SANTO DOMINGO – A partire dal 21 gennaio di quest'anno, l'amministrazione Trump ha ordinato al Dipartimento di Stato statunitense di sospendere l'elaborazione dei visti per immigrati per i cittadini di 75 paesi. Questa decisione rientra in una revisione complessiva dei criteri di ammissibilità, in un contesto di politiche migratorie sempre più restrittive.
Secondo quanto riportato da Fox News Digital, la misura sarebbe stata adottata in risposta alla rigida applicazione della disposizione relativa al "carico pubblico", che impone ai funzionari consolari di negare i visti ai richiedenti ritenuti altamente propensi a dipendere dai sussidi statali.
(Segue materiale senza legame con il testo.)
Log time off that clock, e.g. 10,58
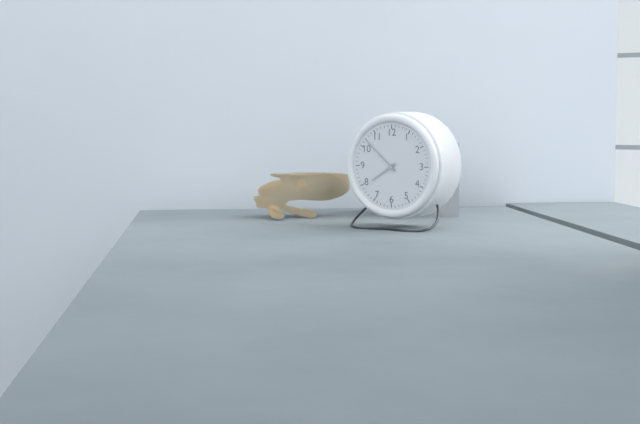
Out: 7,52
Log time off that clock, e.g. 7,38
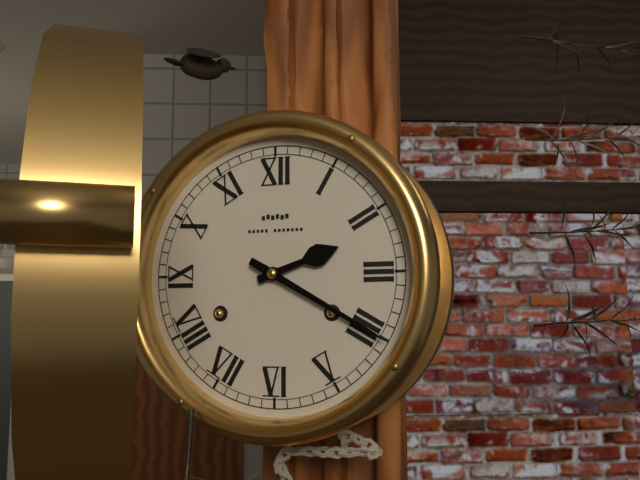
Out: 2,20
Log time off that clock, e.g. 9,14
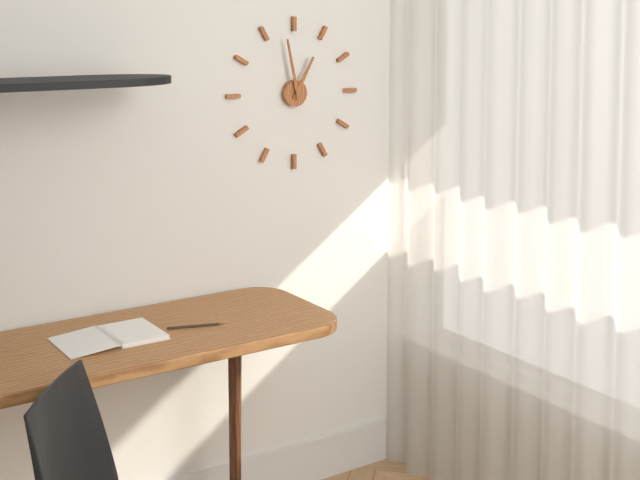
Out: 12,58
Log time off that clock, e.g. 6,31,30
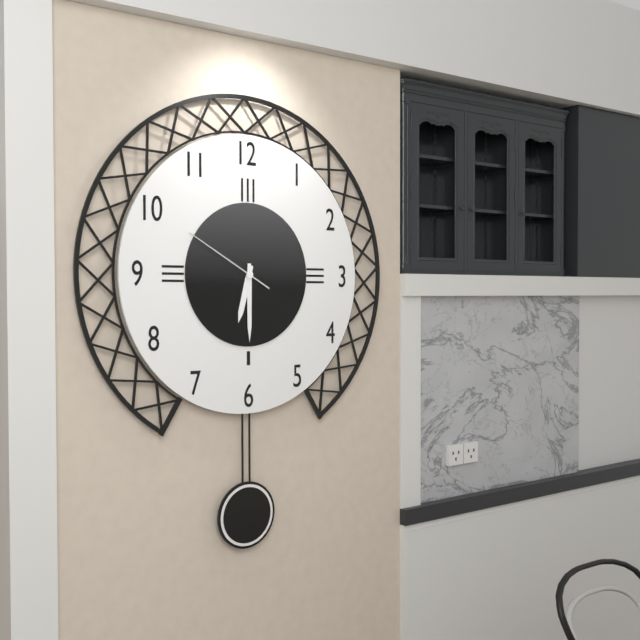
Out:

Secondo il quotidiano americano, un numero significativo dei paesi inclusi si trova in Africa. Tra questi figurano Nigeria, Marocco, Egitto, Somalia, Sudan, Sud Sudan, Etiopia, Eritrea, Senegal, Sierra Leone, Ruanda, Tanzania e Uganda, oltre a Camerun, Capo Verde, Ghana, Guinea, Liberia, Gambia e Costa d'Avorio.
Europa
Il memorandum include anche nazioni dell'Europa orientale, tra cui Russia, Bielorussia, Albania, Bosnia, Moldavia, Macedonia del Nord, Montenegro, Armenia, Azerbaigian, Georgia, Kazakistan, Uzbekistan, Kirghizistan e Kosovo.
Asia e Medio Oriente
La dichiarazione ufficiale include anche la sospensione di diversi paesi in Asia e Medio Oriente. Tra questi figurano Afghanistan, Iran, Iraq, Siria, Pakistan, Nepal, Laos, Cambogia, Thailandia, Mongolia, Libano, Giordania e Yemen. Il documento, citato da Fox News Digital, indica che questi paesi sono stati inclusi in base a criteri relativi alla sicurezza, alla salute pubblica e alla capacità economica dei richiedenti.
America Latina e Caraibi
Comprende inoltre Brasile, Colombia, Cuba, Guatemala, Haiti, Nicaragua e Uruguay, nonché Antigua e Barbuda, Barbados, Belize, Dominica, Grenada, Saint Kitts e Nevis, Saint Lucia e Saint Vincent e Grenadine.